Methane Content in the Bottom Sediments and Water Column of the Black Sea

The methane content in the bottom sediments and water column of the Black Sea was determined using various methods of desorption and analysis of gases and various methods of calculating their concentrations. The head-space method with the use of salting out and calculation by an internal standard proved to be the most accurate procedure for the analysis of methane concentration in bottom sediments. The methane content in bottom sediments increased downward along the sediment thickness. In the upper 50–70 cm of shelf sediments, two minimums of methane concentration were revealed; in deep-sea sediments, only one minimum was recorded (in the 20–50 cm horizons). In the water column, methane concentrations slowly grew from the surface to a depth of 150–200 m and abruptly increased to a depth of 700–1200 m, remaining virtually constant in underlying layers. In certain deep-sea regions, peaks of methane content in the 1000–1200 m horizons of the water column were revealed, which were most probably due to local influx of abyssal waters enriched with this gas.     

Seasonal Dynamics of Atmospheric Methane Oxidation in Gray Forest Soils

Seasonal fluctuations in the methane fluxes in the soil–atmosphere system were determined for gray forest soils of Central Russia. Consumption of atmospheric methane was found to exceed methane emission in gray forest soils under forest and in the agrocenosis. The average annual rates of atmospheric methane consumption by the soil under forest and in the agrocenosis were 0.026 and 0.008 mg C-CH₄/(m² h), respectively. The annual rate of atmospheric methane oxidation in the gray forest soils of Moscow oblast was estimated to be 0.68 kton. Seasonal fluctuations in the methane oxidation activity were due to changes in the hydrothermal conditions and in the reserves of readily decomposable organic matter and mineral nitrogen, as well as to changes in the activity of methane oxidizers.

========

◆ ASSIGNED TASK 1 ◆
Edit the methane abstracts from "Seasonal fluctuations in the methane fluxes" through "of methane oxidizers.", changing "methane oxidizers" to "methanotrophs".
◆ ASSIGNED TASK 2 ◆
Please continue the methane abstracts from where they stop.

◆ LISTED ENTRIES ◆
========

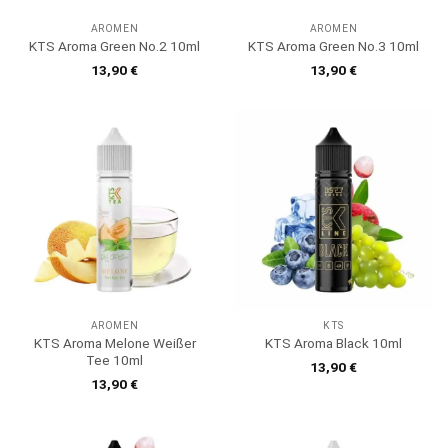
AROMEN
AROMEN
KTS Aroma Green No.2 10ml
KTS Aroma Green No.3 10ml
13,90
€
13,90
€
AROMEN
KTS
KTS Aroma Melone Weißer
KTS Aroma Black 10ml
Tee 10ml
13,90
€
13,90
€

========

◆ REPLY 1 ◆
Seasonal fluctuations in the methane fluxes in the soil–atmosphere system were determined for gray forest soils of Central Russia. Consumption of atmospheric methane was found to exceed methane emission in gray forest soils under forest and in the agrocenosis. The average annual rates of atmospheric methane consumption by the soil under forest and in the agrocenosis were 0.026 and 0.008 mg C-CH₄/(m² h), respectively. The annual rate of atmospheric methane oxidation in the gray forest soils of Moscow oblast was estimated to be 0.68 kton. Seasonal fluctuations in the methane oxidation activity were due to changes in the hydrothermal conditions and in the reserves of readily decomposable organic matter and mineral nitrogen, as well as to changes in the activity of methanotrophs.

◆ REPLY 2 ◆
Rates of Microbial Production and Oxidation of Methane in the Bottom Sediments and Water Column of the Black Sea

Rates of biogeochemical (microbial) processes of methane production and methane oxidation were determined in the bottom sediments and water column of the Black Sea. Aerobic bacterial oxidation of methane was confined to the upper 20–30 cm of Holocene bottom sediments of the shelf (0.7–259 ng C/(dm³ day)) and to oxygenated waters (0.2–45 ng C/(dm³ day)). In reduced sediments of the deep-sea zone and in the hydrogen sulfide–containing water column, considerable rates of anaerobic methane oxidation were recorded, comparable to or exceeding the rates of methane oxidation in oxygenated layers. From one-fourth to one-half of the methane formed in bottom sediments was oxidized immediately therein. The major part of the remaining methane was oxidized in the water column, and a smaller portion arrived in the atmosphere.     

On the Problem of Anaerobic Methane Oxidation

To clarify the biological mechanism of anaerobic methane oxidation, experiments were performed with samples of the Black Sea anaerobic sediments and with the aerobic methane-oxidizing bacterium Methylomonas methanica strain 12. The inhibition–stimulation analysis did not allow an unambiguous conclusion to be made about a direct and independent role of either methanogenic or sulfate-reducing microorganisms in the biogeochemical process of anaerobic methane oxidation. Enrichment cultures obtained from samples of water and reduced sediments oxidized methane under anaerobic conditions, primarily in the presence of acetate or formate or of a mixture of acetate, formate, and lactate. However, this ability was retained by the cultures for no more than two transfers on corresponding media. Experiments showed that the aerobic methanotroph Mm. methanica strain 12 is incapable of anaerobic methane oxidation at the expense of the reduction of amorphous FeOOH.